Desain eksperimental

Kalender. Pasien yang diperiksa menyelesaikan buku harian sakit kepala online selama 10 hari
sebelum percobaan untuk mengidentifikasi kemungkinan keadaan peningkatan kerentanan sakit
kepala atau penggunaan obat yang berlebihan. Pada hari sebelum percobaan, peserta menerima
panggilan telepon untuk memverifikasi tidak adanya sakit kepala dan kemungkinan aklimatisasi
ke ketinggian. Pasien wanita dikeluarkan dari penelitian jika mereka sedang hamil atau
menyusui, dan pemeriksaan ditunda jika menstruasi dilaporkan atau diharapkan pada hari
percobaan. Percobaan juga ditunda jika peserta menggunakan obat migrain yang gagal dalam
waktu 24 jam sebelum terpapar hipoksia.

Ruang hipoksia normobarik (NHC).

Eksperimen dilakukan di ruang hipoksia normobarik yang terletak di kampus Departemen Ilmu
Olahraga Universitas Innsbruck (590m). Sejauh ini, lebih dari 500 sukarelawan telah diperiksa di
ruangan ini dalam kondisi eksperimental yang ketat tanpa efek samping yang parah. Ruang
tersebut memiliki dimensi sekitar 5x3m dan generator hipoksia dipasang dengan aliran tinggi
untuk menjaga fraksi inspirasi oksigen (FiO 2) konstan dan untuk menghindari peningkatan yang
berlebihan pada inspirasi karbondioksida (FiCO 2) selama masa studi.
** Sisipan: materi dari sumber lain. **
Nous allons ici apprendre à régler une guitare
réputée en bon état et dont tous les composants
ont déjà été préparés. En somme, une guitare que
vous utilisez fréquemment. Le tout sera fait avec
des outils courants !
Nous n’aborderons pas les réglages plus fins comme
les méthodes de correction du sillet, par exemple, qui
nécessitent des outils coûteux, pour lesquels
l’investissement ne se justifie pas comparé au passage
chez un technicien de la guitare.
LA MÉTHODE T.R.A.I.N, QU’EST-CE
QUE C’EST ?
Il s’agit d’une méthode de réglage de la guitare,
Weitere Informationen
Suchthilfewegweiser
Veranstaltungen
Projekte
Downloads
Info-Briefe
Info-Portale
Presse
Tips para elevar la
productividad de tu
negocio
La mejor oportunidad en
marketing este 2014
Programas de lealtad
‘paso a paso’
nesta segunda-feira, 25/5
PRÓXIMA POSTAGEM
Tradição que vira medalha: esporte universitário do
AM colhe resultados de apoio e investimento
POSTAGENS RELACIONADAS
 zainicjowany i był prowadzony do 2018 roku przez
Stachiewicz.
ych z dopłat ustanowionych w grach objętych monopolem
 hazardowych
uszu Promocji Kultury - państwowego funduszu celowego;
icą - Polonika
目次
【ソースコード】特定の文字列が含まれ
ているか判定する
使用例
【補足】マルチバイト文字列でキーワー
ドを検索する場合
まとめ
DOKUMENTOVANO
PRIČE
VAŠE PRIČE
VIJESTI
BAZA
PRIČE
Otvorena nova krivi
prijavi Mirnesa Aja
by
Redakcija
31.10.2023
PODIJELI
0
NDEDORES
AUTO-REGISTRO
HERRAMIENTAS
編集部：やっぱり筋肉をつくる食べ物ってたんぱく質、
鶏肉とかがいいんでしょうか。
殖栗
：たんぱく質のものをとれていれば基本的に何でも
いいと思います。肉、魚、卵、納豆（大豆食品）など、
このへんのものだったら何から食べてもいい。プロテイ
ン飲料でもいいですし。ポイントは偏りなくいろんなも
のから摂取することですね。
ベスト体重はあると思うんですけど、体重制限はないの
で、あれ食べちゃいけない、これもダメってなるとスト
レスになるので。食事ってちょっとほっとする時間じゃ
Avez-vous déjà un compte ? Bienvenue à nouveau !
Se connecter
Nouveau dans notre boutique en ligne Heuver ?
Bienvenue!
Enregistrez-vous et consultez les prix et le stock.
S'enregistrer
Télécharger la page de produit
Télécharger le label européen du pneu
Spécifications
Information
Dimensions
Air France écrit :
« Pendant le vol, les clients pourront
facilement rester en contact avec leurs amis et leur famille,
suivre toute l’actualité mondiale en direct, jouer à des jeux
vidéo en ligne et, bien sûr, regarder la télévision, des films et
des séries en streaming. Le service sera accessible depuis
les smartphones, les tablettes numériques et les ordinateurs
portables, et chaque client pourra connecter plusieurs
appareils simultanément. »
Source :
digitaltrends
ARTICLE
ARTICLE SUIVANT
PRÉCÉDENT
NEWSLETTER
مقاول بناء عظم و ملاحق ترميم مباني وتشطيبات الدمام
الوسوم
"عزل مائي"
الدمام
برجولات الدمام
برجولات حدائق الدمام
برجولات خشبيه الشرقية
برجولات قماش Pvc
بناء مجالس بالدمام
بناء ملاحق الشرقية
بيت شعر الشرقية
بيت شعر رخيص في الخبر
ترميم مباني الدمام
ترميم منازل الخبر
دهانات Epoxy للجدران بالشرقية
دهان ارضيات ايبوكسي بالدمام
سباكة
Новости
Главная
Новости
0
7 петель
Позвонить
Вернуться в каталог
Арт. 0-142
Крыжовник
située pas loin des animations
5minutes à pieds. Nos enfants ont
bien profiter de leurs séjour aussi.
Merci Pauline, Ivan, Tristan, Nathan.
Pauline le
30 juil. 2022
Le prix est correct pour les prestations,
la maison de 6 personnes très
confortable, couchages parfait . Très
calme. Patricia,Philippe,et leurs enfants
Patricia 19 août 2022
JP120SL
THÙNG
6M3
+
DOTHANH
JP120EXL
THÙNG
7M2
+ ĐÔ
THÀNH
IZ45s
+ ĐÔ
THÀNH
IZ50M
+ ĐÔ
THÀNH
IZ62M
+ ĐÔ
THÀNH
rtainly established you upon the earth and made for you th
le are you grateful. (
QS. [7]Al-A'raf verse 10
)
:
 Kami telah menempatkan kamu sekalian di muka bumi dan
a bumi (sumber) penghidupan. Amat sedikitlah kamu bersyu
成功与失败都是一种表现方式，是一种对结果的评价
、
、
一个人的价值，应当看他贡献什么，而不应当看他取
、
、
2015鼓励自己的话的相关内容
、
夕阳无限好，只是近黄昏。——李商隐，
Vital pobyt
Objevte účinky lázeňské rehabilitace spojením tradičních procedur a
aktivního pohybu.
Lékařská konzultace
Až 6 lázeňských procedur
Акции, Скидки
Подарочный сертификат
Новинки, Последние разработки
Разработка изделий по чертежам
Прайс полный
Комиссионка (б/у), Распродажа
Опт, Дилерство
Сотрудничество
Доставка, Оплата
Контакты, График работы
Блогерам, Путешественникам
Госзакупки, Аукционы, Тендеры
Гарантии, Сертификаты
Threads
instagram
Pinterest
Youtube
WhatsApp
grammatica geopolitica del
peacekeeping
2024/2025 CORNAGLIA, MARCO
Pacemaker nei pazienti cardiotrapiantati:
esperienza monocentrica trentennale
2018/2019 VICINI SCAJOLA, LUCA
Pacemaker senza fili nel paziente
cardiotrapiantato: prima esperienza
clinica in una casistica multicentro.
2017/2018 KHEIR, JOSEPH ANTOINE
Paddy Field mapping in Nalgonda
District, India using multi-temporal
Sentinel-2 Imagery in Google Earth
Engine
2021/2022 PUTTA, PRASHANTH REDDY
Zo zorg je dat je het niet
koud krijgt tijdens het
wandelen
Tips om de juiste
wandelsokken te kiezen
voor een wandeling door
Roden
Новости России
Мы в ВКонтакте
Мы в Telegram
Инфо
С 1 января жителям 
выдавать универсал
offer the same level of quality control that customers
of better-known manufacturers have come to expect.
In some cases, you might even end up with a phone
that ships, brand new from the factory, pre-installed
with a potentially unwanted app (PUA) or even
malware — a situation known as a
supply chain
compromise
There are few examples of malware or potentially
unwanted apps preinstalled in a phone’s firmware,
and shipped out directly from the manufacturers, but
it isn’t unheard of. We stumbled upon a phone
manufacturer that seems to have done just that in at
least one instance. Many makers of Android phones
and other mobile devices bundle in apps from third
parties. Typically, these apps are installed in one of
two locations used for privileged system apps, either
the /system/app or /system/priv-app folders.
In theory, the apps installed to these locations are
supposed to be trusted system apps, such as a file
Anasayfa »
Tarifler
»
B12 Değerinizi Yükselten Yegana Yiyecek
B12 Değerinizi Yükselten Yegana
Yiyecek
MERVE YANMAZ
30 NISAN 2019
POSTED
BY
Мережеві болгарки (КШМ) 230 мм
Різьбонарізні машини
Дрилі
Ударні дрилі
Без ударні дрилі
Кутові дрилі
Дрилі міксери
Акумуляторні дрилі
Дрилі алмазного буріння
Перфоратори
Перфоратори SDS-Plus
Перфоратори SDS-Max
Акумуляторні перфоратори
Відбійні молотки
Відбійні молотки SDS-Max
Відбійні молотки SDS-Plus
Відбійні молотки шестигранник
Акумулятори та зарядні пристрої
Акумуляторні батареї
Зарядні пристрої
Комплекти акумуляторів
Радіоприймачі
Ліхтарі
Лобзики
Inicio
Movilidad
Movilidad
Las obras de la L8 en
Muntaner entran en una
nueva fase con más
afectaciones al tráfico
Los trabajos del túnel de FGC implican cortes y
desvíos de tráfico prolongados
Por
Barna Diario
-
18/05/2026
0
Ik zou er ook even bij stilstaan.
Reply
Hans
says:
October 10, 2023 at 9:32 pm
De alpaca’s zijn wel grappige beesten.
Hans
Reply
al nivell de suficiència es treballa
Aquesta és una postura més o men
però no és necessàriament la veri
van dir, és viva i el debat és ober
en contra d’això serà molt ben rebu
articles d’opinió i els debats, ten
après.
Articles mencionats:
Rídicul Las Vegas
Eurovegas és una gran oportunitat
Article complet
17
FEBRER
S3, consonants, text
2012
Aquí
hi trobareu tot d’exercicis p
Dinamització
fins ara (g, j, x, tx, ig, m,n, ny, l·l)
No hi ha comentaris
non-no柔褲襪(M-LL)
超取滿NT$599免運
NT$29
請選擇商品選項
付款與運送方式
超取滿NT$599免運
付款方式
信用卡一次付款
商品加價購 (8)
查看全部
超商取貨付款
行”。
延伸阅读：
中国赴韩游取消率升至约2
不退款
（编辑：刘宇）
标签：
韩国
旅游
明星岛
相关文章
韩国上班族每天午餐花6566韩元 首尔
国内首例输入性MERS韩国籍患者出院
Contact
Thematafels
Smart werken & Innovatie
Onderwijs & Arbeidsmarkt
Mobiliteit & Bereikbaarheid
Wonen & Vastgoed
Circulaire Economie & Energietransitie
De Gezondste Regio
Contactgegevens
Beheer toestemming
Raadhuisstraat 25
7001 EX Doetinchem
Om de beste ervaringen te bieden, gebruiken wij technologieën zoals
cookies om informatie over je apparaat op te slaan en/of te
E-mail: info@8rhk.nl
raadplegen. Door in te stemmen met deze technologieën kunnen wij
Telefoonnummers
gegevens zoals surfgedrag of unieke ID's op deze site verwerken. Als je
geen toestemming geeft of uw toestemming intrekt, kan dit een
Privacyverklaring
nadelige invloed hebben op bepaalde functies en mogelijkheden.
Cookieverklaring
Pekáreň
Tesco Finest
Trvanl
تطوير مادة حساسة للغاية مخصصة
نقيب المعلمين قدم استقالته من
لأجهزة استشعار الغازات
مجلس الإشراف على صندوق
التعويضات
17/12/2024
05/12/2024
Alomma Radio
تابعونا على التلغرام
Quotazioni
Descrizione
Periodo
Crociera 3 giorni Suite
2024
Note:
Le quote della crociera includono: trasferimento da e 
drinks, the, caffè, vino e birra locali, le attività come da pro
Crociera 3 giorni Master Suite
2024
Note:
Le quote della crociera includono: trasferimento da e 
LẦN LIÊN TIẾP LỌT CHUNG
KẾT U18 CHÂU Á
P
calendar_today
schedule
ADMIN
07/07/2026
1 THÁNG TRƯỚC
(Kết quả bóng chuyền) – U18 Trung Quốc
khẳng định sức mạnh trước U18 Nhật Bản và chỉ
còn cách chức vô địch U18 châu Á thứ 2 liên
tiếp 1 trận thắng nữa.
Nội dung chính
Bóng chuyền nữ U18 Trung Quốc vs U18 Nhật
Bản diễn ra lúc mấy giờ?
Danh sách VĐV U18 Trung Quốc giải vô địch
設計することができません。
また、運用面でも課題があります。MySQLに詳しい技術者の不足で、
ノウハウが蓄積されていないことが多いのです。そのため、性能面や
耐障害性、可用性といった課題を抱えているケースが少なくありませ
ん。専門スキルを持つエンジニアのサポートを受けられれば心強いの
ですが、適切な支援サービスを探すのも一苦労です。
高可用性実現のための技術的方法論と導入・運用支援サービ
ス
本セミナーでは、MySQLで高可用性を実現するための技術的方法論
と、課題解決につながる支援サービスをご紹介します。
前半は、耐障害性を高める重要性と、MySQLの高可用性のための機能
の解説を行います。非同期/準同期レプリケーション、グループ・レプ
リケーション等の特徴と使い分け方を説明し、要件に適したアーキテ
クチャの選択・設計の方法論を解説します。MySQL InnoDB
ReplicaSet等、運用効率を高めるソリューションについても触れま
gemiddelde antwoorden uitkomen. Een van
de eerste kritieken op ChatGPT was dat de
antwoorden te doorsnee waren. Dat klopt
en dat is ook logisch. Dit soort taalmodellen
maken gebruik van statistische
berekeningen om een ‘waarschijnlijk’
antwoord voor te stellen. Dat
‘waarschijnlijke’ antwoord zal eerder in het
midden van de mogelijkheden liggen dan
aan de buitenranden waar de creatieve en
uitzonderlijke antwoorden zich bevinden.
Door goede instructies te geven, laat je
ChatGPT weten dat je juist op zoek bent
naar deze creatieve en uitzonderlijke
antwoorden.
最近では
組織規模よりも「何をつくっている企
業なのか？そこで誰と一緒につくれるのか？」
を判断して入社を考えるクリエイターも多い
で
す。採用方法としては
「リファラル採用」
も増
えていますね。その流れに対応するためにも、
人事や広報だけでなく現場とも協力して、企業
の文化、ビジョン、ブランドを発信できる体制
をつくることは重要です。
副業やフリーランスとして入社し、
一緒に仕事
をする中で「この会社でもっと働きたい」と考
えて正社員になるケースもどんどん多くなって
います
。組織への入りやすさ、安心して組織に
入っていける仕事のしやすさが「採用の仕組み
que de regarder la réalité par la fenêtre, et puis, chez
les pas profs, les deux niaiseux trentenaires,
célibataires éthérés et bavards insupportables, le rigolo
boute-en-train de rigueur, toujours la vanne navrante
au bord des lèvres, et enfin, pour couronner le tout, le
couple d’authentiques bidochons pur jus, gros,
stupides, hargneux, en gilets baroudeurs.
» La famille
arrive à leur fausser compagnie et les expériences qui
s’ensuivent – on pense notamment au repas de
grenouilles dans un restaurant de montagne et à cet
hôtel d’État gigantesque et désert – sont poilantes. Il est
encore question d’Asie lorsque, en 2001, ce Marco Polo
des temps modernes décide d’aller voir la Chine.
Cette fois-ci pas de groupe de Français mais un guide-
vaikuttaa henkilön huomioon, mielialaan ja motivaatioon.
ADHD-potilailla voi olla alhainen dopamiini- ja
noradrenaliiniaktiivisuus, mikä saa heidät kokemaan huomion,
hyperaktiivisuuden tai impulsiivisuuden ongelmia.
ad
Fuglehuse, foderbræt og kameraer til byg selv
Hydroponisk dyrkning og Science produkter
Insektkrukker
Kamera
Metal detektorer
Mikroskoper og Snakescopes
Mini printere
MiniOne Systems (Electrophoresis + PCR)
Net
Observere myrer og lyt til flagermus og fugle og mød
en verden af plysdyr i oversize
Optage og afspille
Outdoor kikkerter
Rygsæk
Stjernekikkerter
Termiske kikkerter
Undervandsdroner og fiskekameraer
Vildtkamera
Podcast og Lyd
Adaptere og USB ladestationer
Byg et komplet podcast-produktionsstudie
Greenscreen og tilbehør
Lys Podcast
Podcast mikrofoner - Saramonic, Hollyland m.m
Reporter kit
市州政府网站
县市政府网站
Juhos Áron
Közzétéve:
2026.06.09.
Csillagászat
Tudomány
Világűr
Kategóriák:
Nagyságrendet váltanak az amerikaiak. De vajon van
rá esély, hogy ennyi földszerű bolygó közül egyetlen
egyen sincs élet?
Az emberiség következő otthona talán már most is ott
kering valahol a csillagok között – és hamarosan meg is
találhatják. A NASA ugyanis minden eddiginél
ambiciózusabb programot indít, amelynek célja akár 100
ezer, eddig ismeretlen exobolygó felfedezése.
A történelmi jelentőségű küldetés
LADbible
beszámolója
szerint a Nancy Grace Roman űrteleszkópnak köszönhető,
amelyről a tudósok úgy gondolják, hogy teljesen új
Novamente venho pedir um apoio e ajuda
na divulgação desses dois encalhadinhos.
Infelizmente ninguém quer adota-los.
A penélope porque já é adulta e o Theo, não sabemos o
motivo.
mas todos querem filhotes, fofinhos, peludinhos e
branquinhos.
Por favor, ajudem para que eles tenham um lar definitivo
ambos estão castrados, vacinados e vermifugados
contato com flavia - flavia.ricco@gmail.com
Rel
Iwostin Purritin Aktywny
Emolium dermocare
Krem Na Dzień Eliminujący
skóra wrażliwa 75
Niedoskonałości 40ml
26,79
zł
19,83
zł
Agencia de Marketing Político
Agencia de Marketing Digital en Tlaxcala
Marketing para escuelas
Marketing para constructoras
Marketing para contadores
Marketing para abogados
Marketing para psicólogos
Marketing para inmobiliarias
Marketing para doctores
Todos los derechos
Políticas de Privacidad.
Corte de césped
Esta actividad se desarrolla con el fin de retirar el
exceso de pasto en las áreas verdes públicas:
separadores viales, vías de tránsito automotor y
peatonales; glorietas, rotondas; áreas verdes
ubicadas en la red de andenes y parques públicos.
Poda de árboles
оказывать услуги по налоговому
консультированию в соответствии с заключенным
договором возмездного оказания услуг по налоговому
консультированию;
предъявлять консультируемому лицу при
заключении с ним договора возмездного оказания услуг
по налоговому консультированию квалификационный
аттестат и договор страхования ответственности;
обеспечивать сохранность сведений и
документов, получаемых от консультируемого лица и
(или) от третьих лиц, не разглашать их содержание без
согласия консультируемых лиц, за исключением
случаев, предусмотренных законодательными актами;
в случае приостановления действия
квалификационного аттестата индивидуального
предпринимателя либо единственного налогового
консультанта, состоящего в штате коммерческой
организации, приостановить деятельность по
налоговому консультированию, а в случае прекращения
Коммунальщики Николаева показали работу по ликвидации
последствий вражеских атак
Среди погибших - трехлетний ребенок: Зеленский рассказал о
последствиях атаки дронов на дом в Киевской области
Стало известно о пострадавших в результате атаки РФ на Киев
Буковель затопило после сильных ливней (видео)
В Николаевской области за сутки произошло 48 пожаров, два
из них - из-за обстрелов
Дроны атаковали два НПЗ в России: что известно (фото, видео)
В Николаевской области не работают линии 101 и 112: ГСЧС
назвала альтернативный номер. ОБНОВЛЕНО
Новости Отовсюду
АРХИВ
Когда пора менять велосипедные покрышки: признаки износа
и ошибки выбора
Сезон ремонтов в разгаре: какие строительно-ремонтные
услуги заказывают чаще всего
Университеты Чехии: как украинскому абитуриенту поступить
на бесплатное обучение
Sistem NHC, FiO 2 dan
FiCO 2 dikendalikan secara terus menerus oleh unit sensor eksternal (Multiwarn, Draeger,
Lübeck, Jerman) dan memberikan hipoksia normobarik (yaitu 1015,564.72 hPa tekanan
barometrik ambien) dengan suhu, kelembaban, dan tekanan parsial oksigen yang konsisten untuk
setiap peserta. NHC disesuaikan menjadi 12,6% FiO 2, menyerupai ketinggian di 4500 meter.
Kami memilih tingkat hipoksia ini agar sesuai dengan parameter studi yang diterbitkan
sebelumnya yang memeriksa subjek sehat di bawah hipoksia dan di bawah lingkup pertimbangan
risiko (13). Semua peserta menerima pemeriksaan medis rutin, kateterisasi vena perifer, dan
menyelesaikan delapan set kuesioner pertama sebelum memasuki NHC. Saturasi oksigen perifer
(SpO 2) diukur menggunakan oksimeter denyut (Pulox PO-300; Contec Medical Systems Co.
Ltd, China) di jari telunjuk pasien setelah memastikan tidak ada cat kuku berwarna yang
diaplikasikan. Partisipan wanita diuji kehamilannya dengan menggunakan kit tes urine beta-hCG
(human chorionic gonadotropin) sebelum percobaan dan rincian siklus menstruasi dikumpulkan.
Darah vena perifer diambil sampelnya, diproses, dan disimpan dalam biobank untuk analisis
selanjutnya pada jam interval. Semua relawan masuk ke NHC pada waktu yang sama dan bebas
mengkonsumsi makanan dan minuman ad libitum ( kecuali alkohol atau minuman berkafein).
Posisi telentang atau tidur dilarang selama pemeriksaan 6 jam untuk menghindari potensi efek
hilangnya sakit kepala setelah istirahat, selain itu pasien diperbolehkan bergerak bebas di dalam
ruangan. Pemeriksaan pertama dilakukan sebelum pajanan hipoksia, sesaat sebelum masuk bilik
(T0 : baseline) dan diulangi setiap jam (T1-Toff) di bawah kondisi hipoksia. Pemeriksaan terdiri
dari pemeriksaan tanda-tanda vital, kuesioner mengenai sakit kepala atau presentasi aura mereka
(berdasarkan klasifikasi IHS), serta evaluasi gejala awal. Selain mengklasifikasikan fenotipe
klinis sakit kepala pasien selama pemeriksaan menurut ICHD-III, kami meminta pasien untuk
menilai sendiri sakit kepala mereka dan melaporkan apakah sakit kepala itu menyerupai sakit
kepala migrain biasa mereka. Asupan obat analgesik tidak diizinkan selama paparan hipoksia
(Gambar 1). Seorang ahli saraf penuh waktu dengan pengalaman dalam penelitian sakit kepala
melakukan semua pemeriksaan dan memonitor semua subjek selama percobaan.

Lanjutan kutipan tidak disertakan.